■ **Directive**
Every record should be copied exactly, except that pictures are to be omitted.

Dataset entries

__________________________________________________

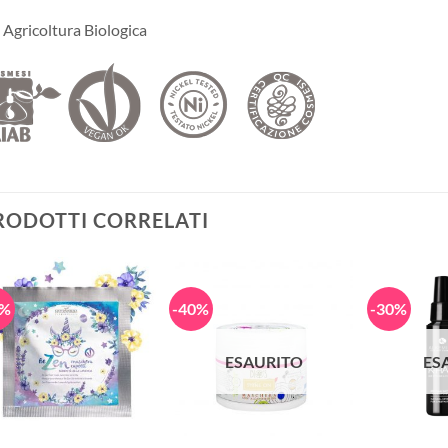
 Agricoltura Biologica
RODOTTI CORRELATI
0%
-40%
-30%
ESAURITO
ES
+
+
+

__________________________________________________

■ **Answer for this exercise**
 Agricoltura Biologica
RODOTTI CORRELATI
0%
-40%
-30%
ESAURITO
ES
+
+
+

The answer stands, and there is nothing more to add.